> Text under study:
· · · · · · ·

# Prepare Notebook
This notebook will be used to work through the NLP prepare exercises and then turned into a .py file.

In [1]:
import unicodedata
import re
import json

import nltk
from nltk.tokenize.toktok import ToktokTokenizer
from nltk.corpus import stopwords

import pandas as pd
import numpy as np

import acquire as aq

#### In this exercise we will be defining some functions to prepare textual data. These functions should apply equally well to both the codeup blog articles and the news articles that were previously acquired.

### 1. Define a function named basic_clean. It should take in a string and apply some basic text cleaning to it:

- Lowercase everything
- Normalize unicode characters
- Replace anything that is not a letter, number, whitespace or a single quote.

In [2]:
def basic_clean(dirty_words):
    '''This function takes in words (single word, article, paragraph, etc) and then 
    lowercases all letters, normalizes the letters, and removes special characters'''
    all_lower_case_words = dirty_words.lower()
    normalized_words = unicodedata.normalize('NFKD', all_lower_case_words).encode('ascii', 'ignore').decode('utf-8')
    remove_special_characters = re.sub(r"[^a-z0-9'\s]", '', normalized_words)
    return remove_special_characters

In [3]:
basic_clean('This is @ test!')

'this is  test'

### 2. Define a function named tokenize. It should take in a string and tokenize all the words in the string.

In [4]:
def tokenize(string):
    '''
    This function takes in a string and
    returns a tokenized string.
    '''
    # Create tokenizer.
    tokenizer = nltk.tokenize.ToktokTokenizer()
    
    # Use tokenizer
    string = tokenizer.tokenize(string, return_str = True)
    
    return string

### 3. Define a function named stem. It should accept some text and return the text after applying stemming to all the words.

In [5]:
def stem(string):
    '''
    This function takes in a string and
    returns a string with words stemmed.
    '''
    # Create porter stemmer.
    ps = nltk.porter.PorterStemmer()
    
    # Use the stemmer to stem each word in the list of words we created by using split.
    stems = [ps.stem(word) for word in string.split()]
    
    # Join our lists of words into a string again and assign to a variable.
    string = ' '.join(stems)
    
    return string

### 4. Define a function named lemmatize. It should accept some text and return the text after applying lemmatization to each word.

In [6]:
def lemmatize(string):
    '''
    This function takes in string for and
    returns a string with words lemmatized.
    '''
    # Create the lemmatizer.
    wnl = nltk.stem.WordNetLemmatizer()
    
    # Use the lemmatizer on each word in the list of words we created by using split.
    lemmas = [wnl.lemmatize(word) for word in string.split()]
    
    # Join our list of words into a string again and assign to a variable.
    string = ' '.join(lemmas)
    
    return string

### 5. Define a function named remove_stopwords. It should accept some text and return the text after removing all the stopwords.

- This function should define two optional parameters, extra_words and exclude_words. 
- These parameters should define any additional stop words to include, and any words that we don't want to remove.

· · · · · · ·

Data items
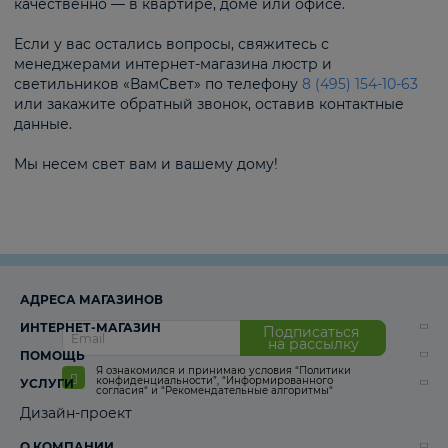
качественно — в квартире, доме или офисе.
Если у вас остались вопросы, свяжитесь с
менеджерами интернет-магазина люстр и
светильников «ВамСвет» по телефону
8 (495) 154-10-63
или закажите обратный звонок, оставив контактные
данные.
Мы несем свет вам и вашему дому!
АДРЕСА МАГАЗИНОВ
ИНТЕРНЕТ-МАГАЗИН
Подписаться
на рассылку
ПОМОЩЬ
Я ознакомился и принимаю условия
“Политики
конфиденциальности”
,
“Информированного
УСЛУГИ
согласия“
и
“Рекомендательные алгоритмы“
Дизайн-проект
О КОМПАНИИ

· · · · · · ·

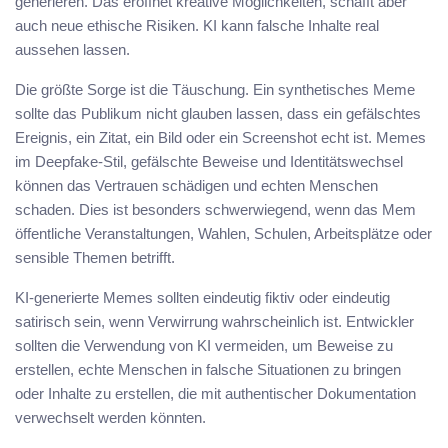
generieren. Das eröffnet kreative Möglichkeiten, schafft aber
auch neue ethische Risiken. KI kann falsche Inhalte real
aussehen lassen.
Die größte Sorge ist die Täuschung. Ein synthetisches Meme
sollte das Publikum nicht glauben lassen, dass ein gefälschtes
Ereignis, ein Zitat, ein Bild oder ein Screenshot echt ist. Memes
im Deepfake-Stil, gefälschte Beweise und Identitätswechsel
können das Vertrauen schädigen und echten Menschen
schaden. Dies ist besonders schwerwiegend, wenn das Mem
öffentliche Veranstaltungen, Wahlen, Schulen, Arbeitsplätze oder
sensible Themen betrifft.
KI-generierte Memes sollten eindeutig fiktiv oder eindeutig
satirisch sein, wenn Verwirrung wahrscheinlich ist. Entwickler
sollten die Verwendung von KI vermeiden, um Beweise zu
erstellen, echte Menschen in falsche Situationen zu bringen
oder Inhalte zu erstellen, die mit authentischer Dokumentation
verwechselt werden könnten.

· · · · · · ·

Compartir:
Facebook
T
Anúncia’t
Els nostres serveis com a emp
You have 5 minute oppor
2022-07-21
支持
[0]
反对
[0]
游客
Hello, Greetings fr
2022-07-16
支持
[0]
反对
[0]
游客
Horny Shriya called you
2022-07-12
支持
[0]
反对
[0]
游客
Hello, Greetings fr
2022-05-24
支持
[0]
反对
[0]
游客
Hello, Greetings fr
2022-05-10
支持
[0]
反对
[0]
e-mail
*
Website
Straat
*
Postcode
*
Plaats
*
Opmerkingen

· · · · · · ·

> Requirement 1:
Answer these questions about the NLP prepare notebook:
(a) Which class does the stem function create to do its stemming?
(b) Which class does the lemmatize function create?
(c) What two optional parameters should remove_stopwords define?
> Requirement 2: Pick up the NLP prepare notebook after its final line and continue it.
These entries stand apart from the notebook and are separate material.

> Exercise answer 1:
(a) The Porter stemmer, nltk.porter.PorterStemmer.
(b) The WordNet lemmatizer, nltk.stem.WordNetLemmatizer.
(c) extra_words and exclude_words.

> Exercise answer 2:
In [7]:
def remove_stopwords(string, extra_words = [], exclude_words = []):
    '''
    This function takes in a string, optional extra_words and exclude_words parameters
    with default empty lists and returns a string.
    '''
    # Create stopword_list.
    stopword_list = stopwords.words('english')
    
    # Remove 'exclude_words' from stopword_list to keep these in my text.
    stopword_list = set(stopword_list) - set(exclude_words)
    
    # Add in 'extra_words' to stopword_list.
    stopword_list = stopword_list.union(set(extra_words))

    # Split words in string.
    words = string.split()
    
    # Create a list of words from my string with stopwords removed and assign to variable.
    filtered_words = [word for word in words if word not in stopword_list]
    
    # Join words in the list back into strings and assign to a variable.
    string_without_stopwords = ' '.join(filtered_words)
    
    return string_without_stopwords

### 6. Use your data from the acquire to produce a dataframe of the news articles. Name the dataframe news_df.

In [8]:
news_df = aq.get_inshorts_articles()
news_df.head()

Unnamed: 0,title,published,author,content,category
0,"If you die in metaverse, you die in real life:...",2021-10-30T07:16:16.000Z,Kiran Khatri,After Facebook changed the company's name to M...,business
1,Elon Musk becomes world's 1st person to cross ...,2021-10-30T09:21:54.000Z,Kiran Khatri,Tesla CEO Elon Musk has become the world's fir...,business
2,"'Squid Game' crypto surges 1,00,000% in days, ...",2021-10-30T06:13:05.000Z,Kiran Khatri,"A cryptocurrency called 'Squid Game', inspired...",business
3,Mumbai Police shares meme on Facebook name cha...,2021-10-30T15:57:03.000Z,Arshiya Chopra,After Facebook changed its company name to 'Me...,business
4,"Reliance Jio declines AGR dues moratorium, bec...",2021-10-30T07:20:30.000Z,Kiran Khatri,Reliance Jio has reportedly said it won't opt ...,business


### 7. Make another dataframe for the Codeup blog posts. Name the dataframe codeup_df.

In [9]:
codeup_df = aq.get_blog_articles()
codeup_df.head()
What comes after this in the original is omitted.